In July 1920, Beach met Irish writer James Joyce at a dinner party hosted by French poet André Spire. Soon after, Joyce joined her lending library. Joyce had been trying, unsuccessfully, to publish his manuscript for Ulysses, and Beach offered to publish it. She hired M. Maurice Darantière, a printer from Dijon who did not understand English, to oversee the printing. Shakespeare and Company gained considerable fame after it published Ulysses in 1922, as a result of Joyce's inability to get an edition out in English-speaking countries. In 1932, Joyce sold the publishing rights to Random House for a $45,000 advance. He did not tell Beach of this decision, nor did he offer a portion of the funds. When asked about this, Joyce said: "A baby belongs to its mother, not to the midwife, doesn't it?" Beach was left near bankruptcy after the debt she had bankrolled to publish Ulysses.

Shakespeare and Company experienced financial difficulty throughout the Great Depression of the 1930s but remained supported by wealthy friends, including Bryher. In 1936, when Beach thought she would be forced to close her shop, André Gide organized a group of writers into a club called Friends of Shakespeare and Company. Subscribers paid 200 francs a year to attend readings at the bookstore. Although subscriptions were limited to a select group of 200 people (the maximum number the store could accommodate), the renown of the French and American authors participating in readings during those two years attracted considerable attention to the store. Violette Leduc describes meeting her and the ambiance of the shop in her autobiography La Bâtarde. Shakespeare and Company remained open after the Fall of Paris, but by the end of 1941, she was forced to close it.

During the Nazi invasion of Paris, Beach was watched by the Gestapo for hiding Jewish friends to aid them in escaping the city. She was interned for six months during World War II, briefly at Bois de Bougogne, and then at Vittel, until Tudor Wilkinson secured her release in February 1942. Following her release she occasionally assisted an American member of the French Resistance, Drue Leyton, in sheltering allied airmen shot down in France. Beach kept her books hidden in a vacant apartment upstairs at 12 rue de l'Odeon. Ernest Hemingway symbolically "liberated" the shop in person in 1944, but it never re-opened for business.

==Later life==
In 1956, Beach wrote Shakespeare and Company, a memoir of the interwar period that details the cultural life of Paris at the time. The book contains first-hand observations of James Joyce, D. H. Lawrence, Ernest Hemingway, Ezra Pound, T. S. Eliot, Valery Larbaud, Thornton Wilder, André Gide, Leon-Paul Fargue, George Antheil, Robert McAlmon, Gertrude Stein, Stephen Vincent Benét, Aleister Crowley, Harry Crosby, Caresse Crosby, John Quinn, Berenice Abbott, Man Ray, and others.
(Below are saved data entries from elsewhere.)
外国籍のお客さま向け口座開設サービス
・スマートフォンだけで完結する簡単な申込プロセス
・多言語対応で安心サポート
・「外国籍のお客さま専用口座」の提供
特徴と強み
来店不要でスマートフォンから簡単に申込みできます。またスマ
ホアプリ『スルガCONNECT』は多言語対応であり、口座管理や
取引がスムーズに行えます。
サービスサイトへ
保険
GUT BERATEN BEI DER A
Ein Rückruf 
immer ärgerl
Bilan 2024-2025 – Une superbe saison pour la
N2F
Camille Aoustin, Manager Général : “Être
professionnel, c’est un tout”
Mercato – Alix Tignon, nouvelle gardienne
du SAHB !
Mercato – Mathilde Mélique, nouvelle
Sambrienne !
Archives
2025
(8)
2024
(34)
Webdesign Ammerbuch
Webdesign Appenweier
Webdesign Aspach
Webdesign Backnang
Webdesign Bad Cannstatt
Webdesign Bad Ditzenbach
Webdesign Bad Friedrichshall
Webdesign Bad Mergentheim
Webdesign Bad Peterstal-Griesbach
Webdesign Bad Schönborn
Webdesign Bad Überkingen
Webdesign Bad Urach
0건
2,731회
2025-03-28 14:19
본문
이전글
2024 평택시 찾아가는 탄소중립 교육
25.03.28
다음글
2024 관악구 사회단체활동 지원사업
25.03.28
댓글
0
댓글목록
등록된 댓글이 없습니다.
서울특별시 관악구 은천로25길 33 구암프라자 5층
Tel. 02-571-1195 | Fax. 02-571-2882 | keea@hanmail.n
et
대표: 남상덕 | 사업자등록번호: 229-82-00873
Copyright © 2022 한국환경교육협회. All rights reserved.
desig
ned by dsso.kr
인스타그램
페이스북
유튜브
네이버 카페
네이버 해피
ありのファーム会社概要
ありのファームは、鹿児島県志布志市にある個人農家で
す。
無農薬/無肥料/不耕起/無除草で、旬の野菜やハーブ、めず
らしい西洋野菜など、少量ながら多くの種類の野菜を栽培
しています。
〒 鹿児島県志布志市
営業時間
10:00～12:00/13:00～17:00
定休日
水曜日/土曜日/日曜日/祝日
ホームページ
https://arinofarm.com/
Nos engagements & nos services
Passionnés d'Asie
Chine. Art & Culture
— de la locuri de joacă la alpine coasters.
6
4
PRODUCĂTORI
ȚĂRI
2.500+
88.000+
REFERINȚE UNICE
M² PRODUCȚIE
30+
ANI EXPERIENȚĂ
After Monnier's suicide in 1955, Beach had a relationship with Camilla Steinbrugge. In 1959, the Embassy of the United States, Paris, hosted an exhibit titled "The Twenties: American Writers and Their Friends, 1920-1930," which featured Shakespeare and Company's letters, photographs, and first editions. Although Beach's income was modest during the last years of her life, she was widely honored for her publication of Ulysses and her support of aspiring writers during the 1920s. On 16 June 1962, she opened the Martello Tower in Sandycove in Dublin (where the opening scene of Ulysses is set) as a museum. She remained in Paris until her death in 1962 and was buried in Princeton Cemetery. Her papers are archived at Princeton University.

George Whitman opened a new bookshop in 1951 at a different location in Paris (in the rue de la Bûcherie) originally called Le Mistral, but renamed Shakespeare and Company in 1964 in honor of the Beach. Since his death in 2011, it has been run by his daughter Sylvia Whitman.